Dataset excerpts:
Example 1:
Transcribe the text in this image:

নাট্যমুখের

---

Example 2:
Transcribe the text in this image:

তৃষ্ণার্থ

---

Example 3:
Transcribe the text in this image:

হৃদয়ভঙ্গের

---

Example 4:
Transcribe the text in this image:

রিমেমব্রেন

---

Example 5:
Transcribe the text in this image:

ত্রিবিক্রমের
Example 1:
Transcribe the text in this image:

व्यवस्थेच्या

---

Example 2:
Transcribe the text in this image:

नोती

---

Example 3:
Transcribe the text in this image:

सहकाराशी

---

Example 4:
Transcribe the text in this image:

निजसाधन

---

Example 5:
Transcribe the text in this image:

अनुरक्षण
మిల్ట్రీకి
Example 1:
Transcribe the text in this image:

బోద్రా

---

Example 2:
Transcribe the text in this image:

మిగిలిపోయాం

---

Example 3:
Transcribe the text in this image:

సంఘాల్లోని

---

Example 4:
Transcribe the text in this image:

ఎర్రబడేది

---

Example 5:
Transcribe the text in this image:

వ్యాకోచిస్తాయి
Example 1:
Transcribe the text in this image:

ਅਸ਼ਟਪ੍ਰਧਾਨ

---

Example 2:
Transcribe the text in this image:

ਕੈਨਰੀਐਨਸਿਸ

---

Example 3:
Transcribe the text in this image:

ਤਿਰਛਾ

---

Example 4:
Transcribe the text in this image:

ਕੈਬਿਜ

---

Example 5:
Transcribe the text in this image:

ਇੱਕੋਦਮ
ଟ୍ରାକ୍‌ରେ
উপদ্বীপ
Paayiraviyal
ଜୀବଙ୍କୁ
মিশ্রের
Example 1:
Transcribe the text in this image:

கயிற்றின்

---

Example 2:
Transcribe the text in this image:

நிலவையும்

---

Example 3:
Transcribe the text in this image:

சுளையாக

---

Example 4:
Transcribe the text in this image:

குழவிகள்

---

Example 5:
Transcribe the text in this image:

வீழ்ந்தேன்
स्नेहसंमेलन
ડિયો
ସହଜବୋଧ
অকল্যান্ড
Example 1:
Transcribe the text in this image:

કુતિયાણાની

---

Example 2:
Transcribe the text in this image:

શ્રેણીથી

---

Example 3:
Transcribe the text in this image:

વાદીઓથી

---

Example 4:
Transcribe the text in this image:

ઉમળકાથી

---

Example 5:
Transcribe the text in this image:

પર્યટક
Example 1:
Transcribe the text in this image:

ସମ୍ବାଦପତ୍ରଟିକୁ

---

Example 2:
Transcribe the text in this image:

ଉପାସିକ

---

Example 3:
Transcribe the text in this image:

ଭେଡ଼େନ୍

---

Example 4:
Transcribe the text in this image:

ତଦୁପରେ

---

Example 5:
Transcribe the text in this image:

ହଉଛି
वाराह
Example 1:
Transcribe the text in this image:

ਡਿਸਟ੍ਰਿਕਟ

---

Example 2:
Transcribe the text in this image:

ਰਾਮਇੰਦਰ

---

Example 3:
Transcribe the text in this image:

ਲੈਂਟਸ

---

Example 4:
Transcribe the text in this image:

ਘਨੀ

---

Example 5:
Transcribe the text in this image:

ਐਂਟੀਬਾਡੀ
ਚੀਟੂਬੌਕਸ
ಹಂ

_ASSIGNED TASK_. Write every record out again, letter for letter.

_TASK RESULT_.
Example 1:
Transcribe the text in this image:

নাট্যমুখের

---

Example 2:
Transcribe the text in this image:

তৃষ্ণার্থ

---

Example 3:
Transcribe the text in this image:

হৃদয়ভঙ্গের

---

Example 4:
Transcribe the text in this image:

রিমেমব্রেন

---

Example 5:
Transcribe the text in this image:

ত্রিবিক্রমের
Example 1:
Transcribe the text in this image:

व्यवस्थेच्या

---

Example 2:
Transcribe the text in this image:

नोती

---

Example 3:
Transcribe the text in this image:

सहकाराशी

---

Example 4:
Transcribe the text in this image:

निजसाधन

---

Example 5:
Transcribe the text in this image:

अनुरक्षण
మిల్ట్రీకి
Example 1:
Transcribe the text in this image:

బోద్రా

---

Example 2:
Transcribe the text in this image:

మిగిలిపోయాం

---

Example 3:
Transcribe the text in this image:

సంఘాల్లోని

---

Example 4:
Transcribe the text in this image:

ఎర్రబడేది

---

Example 5:
Transcribe the text in this image:

వ్యాకోచిస్తాయి
Example 1:
Transcribe the text in this image:

ਅਸ਼ਟਪ੍ਰਧਾਨ

---

Example 2:
Transcribe the text in this image:

ਕੈਨਰੀਐਨਸਿਸ

---

Example 3:
Transcribe the text in this image:

ਤਿਰਛਾ

---

Example 4:
Transcribe the text in this image:

ਕੈਬਿਜ

---

Example 5:
Transcribe the text in this image:

ਇੱਕੋਦਮ
ଟ୍ରାକ୍‌ରେ
উপদ্বীপ
Paayiraviyal
ଜୀବଙ୍କୁ
মিশ্রের
Example 1:
Transcribe the text in this image:

கயிற்றின்

---

Example 2:
Transcribe the text in this image:

நிலவையும்

---

Example 3:
Transcribe the text in this image:

சுளையாக

---

Example 4:
Transcribe the text in this image:

குழவிகள்

---

Example 5:
Transcribe the text in this image:

வீழ்ந்தேன்
स्नेहसंमेलन
ડિયો
ସହଜବୋଧ
অকল্যান্ড
Example 1:
Transcribe the text in this image:

કુતિયાણાની

---

Example 2:
Transcribe the text in this image:

શ્રેણીથી

---

Example 3:
Transcribe the text in this image:

વાદીઓથી

---

Example 4:
Transcribe the text in this image:

ઉમળકાથી

---

Example 5:
Transcribe the text in this image:

પર્યટક
Example 1:
Transcribe the text in this image:

ସମ୍ବାଦପତ୍ରଟିକୁ

---

Example 2:
Transcribe the text in this image:

ଉପାସିକ

---

Example 3:
Transcribe the text in this image:

ଭେଡ଼େନ୍

---

Example 4:
Transcribe the text in this image:

ତଦୁପରେ

---

Example 5:
Transcribe the text in this image:

ହଉଛି
वाराह
Example 1:
Transcribe the text in this image:

ਡਿਸਟ੍ਰਿਕਟ

---

Example 2:
Transcribe the text in this image:

ਰਾਮਇੰਦਰ

---

Example 3:
Transcribe the text in this image:

ਲੈਂਟਸ

---

Example 4:
Transcribe the text in this image:

ਘਨੀ

---

Example 5:
Transcribe the text in this image:

ਐਂਟੀਬਾਡੀ
ਚੀਟੂਬੌਕਸ
ಹಂ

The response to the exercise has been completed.